#### Source document ####

Metallomicellar Catalysis. Effects of Bridge-Connecting Ligands on the Hydrolysis of PNPP Catalyzed by Zn(II), Co(II), and Ni(II) Complexes of Ethoxyl-diamine Ligands in Micellar Solution

Abstract

The syntheses of three ligands are reported: N,N,N',N'-tetra(2-hydroxyethyl)-1,3-propylene-diamine (1), N,N,N',N'-tetra(2-hydroxyethyl)-1,10-decadiamine (2), and N,N,N',N'-tetra(2-hydroxy-ethyl)-1,4-xylyldiamine (3). The catalytic hydrolysis ofp-nitrophenyl picolinate (PNPP) by bivalent metal ions Zn(II), Ni(II), and Co(II) was studied kinetically in the buffered CTAB and Brij35 micellar solution at 25 °C and different pH values. The results indicate that 1:2 and 2:1 complexes of these ligands and metal ions in CATB and Brij35 micellar solution are the active species for the catalytic hydrolysis of PNPP, respectively. A ternary complex kinetic model for metallomicellar catalysis was employed to interpret the results to obtain relative kinetic and thermodynamic parameters. The comparison of these parameters indicates that the catalytic activity of different metal complexes catalyzed hydrolysis of PNPP depends on the rigidity of the bridge-connecting ligand and the microenvironment. The effect of the structure of the ligands on the hydrolytic reaction of PNPP has been discussed in detail.

#### Extracted information ####

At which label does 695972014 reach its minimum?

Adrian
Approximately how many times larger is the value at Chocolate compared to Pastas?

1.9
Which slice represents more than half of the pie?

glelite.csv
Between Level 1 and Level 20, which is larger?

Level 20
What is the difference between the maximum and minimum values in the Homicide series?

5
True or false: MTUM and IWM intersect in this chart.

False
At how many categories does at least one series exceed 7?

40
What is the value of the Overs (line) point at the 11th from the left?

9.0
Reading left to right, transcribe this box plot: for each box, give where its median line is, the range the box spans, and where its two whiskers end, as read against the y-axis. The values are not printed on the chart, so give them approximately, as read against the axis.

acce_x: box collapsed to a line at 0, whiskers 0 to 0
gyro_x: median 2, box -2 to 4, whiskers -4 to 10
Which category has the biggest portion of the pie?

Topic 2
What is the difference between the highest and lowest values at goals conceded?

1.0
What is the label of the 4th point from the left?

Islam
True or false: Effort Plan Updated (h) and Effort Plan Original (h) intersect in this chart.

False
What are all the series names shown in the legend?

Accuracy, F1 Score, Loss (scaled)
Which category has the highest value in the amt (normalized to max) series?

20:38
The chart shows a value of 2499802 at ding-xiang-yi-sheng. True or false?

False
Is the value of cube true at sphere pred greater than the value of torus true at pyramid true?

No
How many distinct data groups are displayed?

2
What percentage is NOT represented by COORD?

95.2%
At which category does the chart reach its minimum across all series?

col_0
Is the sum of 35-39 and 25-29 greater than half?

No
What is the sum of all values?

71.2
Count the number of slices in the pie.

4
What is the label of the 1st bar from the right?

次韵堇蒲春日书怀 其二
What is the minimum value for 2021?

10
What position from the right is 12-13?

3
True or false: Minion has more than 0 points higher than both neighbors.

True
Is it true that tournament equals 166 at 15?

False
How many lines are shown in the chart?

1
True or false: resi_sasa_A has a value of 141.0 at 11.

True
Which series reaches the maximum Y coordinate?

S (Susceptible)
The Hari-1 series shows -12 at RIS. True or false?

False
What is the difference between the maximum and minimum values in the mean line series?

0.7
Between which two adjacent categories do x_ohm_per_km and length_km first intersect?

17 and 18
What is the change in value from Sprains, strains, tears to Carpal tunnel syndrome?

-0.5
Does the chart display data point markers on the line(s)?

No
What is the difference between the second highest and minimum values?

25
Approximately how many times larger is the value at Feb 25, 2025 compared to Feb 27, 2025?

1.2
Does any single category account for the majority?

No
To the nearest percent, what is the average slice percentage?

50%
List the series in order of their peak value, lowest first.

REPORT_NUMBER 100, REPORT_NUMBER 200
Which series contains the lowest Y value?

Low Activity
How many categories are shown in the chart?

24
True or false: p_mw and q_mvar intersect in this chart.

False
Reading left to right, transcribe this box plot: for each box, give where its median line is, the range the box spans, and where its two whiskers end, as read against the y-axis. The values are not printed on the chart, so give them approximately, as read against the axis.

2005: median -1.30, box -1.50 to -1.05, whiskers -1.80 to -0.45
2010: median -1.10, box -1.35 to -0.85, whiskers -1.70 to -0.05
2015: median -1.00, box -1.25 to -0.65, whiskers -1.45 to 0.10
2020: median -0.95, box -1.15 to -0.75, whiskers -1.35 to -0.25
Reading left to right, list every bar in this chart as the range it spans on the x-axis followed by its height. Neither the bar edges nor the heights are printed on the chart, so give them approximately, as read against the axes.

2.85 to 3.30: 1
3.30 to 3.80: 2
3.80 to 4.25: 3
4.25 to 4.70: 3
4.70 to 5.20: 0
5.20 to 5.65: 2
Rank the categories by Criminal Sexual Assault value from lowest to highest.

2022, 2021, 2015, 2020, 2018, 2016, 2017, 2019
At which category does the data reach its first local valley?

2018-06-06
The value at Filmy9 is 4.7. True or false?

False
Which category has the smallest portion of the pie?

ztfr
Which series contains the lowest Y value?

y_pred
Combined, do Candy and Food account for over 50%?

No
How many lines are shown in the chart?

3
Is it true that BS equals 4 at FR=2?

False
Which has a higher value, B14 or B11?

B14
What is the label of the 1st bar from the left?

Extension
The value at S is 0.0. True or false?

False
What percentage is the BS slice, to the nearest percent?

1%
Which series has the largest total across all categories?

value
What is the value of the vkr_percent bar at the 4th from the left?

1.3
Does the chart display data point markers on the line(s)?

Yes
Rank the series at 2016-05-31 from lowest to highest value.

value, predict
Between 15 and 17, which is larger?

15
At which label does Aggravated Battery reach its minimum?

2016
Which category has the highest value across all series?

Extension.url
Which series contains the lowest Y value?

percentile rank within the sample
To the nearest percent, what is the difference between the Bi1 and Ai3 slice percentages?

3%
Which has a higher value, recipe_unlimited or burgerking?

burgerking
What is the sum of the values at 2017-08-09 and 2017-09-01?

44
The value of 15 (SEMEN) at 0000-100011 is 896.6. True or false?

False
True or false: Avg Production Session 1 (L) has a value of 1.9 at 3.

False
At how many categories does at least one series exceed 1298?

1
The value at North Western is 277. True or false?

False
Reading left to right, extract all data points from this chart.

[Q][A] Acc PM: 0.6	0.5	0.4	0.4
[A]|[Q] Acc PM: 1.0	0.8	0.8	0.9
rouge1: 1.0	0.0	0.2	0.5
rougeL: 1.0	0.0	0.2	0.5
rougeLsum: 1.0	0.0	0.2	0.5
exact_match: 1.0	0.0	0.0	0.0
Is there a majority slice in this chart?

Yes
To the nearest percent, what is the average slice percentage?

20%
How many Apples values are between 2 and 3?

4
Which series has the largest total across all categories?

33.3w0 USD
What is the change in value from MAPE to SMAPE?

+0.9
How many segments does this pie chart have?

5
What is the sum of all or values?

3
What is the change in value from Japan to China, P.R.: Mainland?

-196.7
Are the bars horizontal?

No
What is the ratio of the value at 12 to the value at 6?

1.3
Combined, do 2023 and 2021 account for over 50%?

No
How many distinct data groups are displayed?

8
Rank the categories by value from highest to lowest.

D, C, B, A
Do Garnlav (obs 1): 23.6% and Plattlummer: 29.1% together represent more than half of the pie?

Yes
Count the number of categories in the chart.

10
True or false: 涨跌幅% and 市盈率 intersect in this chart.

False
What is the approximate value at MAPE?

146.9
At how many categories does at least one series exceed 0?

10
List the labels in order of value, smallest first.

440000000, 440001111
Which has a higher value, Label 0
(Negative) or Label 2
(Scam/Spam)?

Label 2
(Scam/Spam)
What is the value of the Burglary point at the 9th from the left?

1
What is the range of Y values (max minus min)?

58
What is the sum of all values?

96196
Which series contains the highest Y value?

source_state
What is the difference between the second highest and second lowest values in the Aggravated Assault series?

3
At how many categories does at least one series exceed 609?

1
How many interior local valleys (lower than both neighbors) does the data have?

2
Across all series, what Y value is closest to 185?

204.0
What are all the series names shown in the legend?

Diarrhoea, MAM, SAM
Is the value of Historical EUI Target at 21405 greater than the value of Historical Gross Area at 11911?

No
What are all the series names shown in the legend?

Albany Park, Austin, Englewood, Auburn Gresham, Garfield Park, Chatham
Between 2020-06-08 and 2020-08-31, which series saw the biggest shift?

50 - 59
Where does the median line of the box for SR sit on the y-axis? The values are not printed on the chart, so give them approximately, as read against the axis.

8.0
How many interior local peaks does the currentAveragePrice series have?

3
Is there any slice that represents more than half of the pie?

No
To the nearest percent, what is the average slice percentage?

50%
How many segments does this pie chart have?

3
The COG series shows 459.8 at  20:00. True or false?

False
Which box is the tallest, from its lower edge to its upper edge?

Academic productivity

####

◆ Exercise aim ◆
Answer these questions from the abstract on metallomicellar catalysis:
1. At what temperature was the hydrolysis of PNPP studied?
2. Which bivalent metal ions were used in the study?
3. According to the comparison of parameters, what two factors does the catalytic activity depend on?
The listing has no part in this exercise.

◆ Answer section ◆
1. 25 °C.
2. Zn(II), Ni(II), and Co(II).
3. The rigidity of the bridge-connecting ligand and the microenvironment.